** Materials provided follows **

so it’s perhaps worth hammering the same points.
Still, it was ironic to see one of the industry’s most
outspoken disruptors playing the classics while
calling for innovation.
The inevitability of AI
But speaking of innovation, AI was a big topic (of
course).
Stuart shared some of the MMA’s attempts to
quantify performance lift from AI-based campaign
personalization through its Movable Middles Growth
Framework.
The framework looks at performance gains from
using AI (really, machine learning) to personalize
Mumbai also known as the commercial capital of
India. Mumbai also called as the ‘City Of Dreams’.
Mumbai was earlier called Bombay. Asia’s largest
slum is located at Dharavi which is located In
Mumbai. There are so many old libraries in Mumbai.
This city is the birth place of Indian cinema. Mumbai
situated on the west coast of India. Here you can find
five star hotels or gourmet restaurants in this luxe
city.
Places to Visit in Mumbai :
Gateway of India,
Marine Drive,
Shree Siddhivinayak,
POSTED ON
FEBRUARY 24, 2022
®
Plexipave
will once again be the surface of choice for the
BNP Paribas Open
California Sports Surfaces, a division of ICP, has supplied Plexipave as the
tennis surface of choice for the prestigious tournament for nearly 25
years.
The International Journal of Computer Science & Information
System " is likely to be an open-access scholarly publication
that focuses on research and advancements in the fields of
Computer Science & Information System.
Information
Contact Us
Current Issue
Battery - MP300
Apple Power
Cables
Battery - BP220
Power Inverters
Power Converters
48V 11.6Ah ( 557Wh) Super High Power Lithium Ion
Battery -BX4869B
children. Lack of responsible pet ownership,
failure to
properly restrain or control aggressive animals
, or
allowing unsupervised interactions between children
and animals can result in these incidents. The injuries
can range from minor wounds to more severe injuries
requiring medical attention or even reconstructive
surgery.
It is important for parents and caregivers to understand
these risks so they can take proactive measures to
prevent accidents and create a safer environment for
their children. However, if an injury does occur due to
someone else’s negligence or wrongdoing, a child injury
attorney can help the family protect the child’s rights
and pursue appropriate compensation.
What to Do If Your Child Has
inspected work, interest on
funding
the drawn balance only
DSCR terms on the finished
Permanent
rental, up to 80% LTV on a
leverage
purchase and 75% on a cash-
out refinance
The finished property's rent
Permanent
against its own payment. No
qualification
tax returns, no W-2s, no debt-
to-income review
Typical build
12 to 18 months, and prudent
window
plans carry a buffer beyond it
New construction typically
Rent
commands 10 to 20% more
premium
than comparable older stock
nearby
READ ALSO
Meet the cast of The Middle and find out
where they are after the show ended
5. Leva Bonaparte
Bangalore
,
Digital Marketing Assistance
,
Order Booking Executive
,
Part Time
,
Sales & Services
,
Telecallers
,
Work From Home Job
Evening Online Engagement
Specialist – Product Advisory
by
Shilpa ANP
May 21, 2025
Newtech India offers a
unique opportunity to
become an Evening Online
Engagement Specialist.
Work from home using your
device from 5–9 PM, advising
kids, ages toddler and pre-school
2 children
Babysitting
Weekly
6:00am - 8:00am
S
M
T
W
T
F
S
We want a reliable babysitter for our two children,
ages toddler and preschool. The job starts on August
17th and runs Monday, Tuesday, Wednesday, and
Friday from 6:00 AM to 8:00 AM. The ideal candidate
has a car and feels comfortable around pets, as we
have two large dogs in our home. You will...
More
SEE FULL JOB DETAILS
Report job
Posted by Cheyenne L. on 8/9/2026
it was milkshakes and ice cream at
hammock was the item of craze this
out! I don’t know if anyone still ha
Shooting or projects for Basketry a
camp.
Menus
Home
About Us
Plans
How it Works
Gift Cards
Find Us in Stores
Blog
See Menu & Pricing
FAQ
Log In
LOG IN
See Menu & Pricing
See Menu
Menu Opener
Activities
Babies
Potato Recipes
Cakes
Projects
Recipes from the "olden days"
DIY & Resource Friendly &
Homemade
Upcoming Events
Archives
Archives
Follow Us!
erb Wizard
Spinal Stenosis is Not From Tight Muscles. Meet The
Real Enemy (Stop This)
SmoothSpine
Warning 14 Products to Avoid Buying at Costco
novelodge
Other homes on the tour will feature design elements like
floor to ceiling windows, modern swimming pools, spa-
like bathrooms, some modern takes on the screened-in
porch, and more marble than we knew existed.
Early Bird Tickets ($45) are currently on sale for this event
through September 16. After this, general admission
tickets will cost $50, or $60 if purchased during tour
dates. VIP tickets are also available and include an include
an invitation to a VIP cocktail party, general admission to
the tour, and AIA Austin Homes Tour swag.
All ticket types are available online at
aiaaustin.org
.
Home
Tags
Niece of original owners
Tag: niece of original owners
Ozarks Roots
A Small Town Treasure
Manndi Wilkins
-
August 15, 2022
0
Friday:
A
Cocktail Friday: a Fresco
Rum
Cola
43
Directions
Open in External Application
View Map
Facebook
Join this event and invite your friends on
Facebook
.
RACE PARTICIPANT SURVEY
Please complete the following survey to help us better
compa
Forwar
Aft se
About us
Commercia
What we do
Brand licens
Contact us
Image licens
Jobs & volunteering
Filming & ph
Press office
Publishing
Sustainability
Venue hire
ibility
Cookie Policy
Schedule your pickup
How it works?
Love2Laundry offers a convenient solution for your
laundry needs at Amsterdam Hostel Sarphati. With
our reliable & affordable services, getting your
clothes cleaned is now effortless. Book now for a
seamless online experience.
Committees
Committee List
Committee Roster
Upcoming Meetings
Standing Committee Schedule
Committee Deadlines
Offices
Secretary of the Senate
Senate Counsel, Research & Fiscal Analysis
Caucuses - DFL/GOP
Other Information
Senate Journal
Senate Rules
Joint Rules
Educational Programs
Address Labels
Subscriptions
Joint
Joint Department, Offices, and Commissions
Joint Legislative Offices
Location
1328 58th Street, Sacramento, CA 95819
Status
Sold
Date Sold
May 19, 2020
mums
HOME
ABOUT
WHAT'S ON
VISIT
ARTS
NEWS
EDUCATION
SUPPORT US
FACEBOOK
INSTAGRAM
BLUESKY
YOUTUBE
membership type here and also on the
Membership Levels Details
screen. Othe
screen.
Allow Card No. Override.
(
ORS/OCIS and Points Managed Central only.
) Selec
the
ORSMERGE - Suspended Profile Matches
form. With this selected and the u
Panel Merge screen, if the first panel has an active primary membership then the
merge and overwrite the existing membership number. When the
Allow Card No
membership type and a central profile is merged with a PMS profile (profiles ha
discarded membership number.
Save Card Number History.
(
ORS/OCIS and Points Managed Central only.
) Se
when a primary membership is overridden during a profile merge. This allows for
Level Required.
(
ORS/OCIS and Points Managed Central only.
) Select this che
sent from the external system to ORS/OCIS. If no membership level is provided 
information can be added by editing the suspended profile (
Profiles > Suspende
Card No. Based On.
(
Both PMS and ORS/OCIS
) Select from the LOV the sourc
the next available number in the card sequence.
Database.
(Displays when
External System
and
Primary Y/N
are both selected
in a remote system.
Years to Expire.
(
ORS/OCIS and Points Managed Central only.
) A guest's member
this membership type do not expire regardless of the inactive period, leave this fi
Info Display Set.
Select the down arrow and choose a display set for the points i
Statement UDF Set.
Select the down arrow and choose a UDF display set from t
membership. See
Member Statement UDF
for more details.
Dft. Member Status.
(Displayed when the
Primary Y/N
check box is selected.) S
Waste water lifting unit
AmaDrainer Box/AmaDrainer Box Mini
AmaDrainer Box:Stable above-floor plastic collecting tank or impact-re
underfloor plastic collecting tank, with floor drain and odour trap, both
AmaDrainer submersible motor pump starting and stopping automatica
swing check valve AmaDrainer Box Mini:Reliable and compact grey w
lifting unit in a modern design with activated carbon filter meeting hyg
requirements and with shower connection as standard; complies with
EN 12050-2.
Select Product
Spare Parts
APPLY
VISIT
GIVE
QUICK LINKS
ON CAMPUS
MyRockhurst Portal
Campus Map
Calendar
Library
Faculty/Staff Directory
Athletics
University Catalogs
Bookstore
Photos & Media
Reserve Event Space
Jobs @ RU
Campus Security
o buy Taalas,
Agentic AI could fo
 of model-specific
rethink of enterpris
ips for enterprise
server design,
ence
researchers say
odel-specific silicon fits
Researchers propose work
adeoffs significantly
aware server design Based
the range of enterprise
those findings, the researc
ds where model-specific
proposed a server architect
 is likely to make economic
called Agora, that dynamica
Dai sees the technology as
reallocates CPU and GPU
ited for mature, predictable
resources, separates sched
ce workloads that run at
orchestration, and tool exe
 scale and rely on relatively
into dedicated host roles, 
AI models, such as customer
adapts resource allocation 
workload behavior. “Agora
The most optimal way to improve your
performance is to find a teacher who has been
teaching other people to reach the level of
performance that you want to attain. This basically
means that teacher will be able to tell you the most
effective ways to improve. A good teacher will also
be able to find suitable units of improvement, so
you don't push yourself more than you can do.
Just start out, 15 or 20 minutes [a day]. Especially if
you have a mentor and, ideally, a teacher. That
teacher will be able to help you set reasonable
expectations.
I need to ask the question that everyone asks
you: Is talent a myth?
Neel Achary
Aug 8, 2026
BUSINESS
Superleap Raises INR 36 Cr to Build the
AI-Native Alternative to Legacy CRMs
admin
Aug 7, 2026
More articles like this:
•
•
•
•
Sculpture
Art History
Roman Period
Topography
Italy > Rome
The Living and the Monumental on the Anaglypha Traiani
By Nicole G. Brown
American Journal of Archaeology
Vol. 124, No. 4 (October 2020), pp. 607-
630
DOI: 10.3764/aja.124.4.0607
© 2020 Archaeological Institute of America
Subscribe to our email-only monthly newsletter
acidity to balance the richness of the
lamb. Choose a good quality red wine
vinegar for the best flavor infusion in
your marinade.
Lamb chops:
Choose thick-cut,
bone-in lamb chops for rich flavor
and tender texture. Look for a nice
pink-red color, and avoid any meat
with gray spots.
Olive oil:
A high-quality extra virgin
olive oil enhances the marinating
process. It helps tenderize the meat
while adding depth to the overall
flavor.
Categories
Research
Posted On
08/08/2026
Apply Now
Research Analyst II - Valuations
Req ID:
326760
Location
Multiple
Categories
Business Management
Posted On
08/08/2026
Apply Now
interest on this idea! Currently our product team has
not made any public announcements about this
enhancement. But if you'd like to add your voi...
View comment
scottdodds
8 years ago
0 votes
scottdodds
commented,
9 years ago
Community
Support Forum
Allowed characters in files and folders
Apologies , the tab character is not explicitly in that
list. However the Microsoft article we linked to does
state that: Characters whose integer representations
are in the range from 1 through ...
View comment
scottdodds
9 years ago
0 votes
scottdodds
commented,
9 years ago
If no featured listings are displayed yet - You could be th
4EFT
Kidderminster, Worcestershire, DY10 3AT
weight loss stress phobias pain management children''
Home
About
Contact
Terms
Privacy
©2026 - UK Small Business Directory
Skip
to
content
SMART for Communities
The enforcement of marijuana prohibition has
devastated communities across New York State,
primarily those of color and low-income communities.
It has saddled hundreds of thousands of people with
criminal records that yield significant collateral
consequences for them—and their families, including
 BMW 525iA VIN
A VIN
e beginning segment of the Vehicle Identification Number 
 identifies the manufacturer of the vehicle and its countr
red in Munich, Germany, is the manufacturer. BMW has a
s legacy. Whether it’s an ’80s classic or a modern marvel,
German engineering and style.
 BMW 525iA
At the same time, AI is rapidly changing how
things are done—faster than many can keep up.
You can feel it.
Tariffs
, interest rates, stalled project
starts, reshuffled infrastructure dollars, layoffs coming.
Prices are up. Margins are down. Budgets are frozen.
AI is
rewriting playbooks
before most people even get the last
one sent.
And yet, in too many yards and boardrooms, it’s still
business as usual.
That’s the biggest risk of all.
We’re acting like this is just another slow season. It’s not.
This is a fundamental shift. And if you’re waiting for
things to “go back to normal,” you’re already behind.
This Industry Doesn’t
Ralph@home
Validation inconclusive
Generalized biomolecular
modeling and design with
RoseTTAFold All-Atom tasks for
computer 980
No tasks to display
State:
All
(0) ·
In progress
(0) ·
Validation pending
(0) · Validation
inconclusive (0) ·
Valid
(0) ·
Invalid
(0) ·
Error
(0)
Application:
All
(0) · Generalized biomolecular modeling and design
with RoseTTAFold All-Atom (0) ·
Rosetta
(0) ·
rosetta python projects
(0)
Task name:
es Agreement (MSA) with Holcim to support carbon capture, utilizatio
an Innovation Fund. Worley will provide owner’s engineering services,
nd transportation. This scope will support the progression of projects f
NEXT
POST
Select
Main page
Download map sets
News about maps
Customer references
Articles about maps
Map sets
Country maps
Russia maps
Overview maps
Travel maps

** End of Materials provided **

• What you need to do: All lines of the data above that include the word "will" must be shown.

• Reply to the exercise:
will once again be the surface of choice for the
have two large dogs in our home. You will...
Other homes on the tour will feature design elements like
tickets will cost $50, or $60 if purchased during tour
means that teacher will be able to tell you the most
effective ways to improve. A good teacher will also
teacher will be able to help you set reasonable
an Innovation Fund. Worley will provide owner’s engineering services,
nd transportation. This scope will support the progression of projects f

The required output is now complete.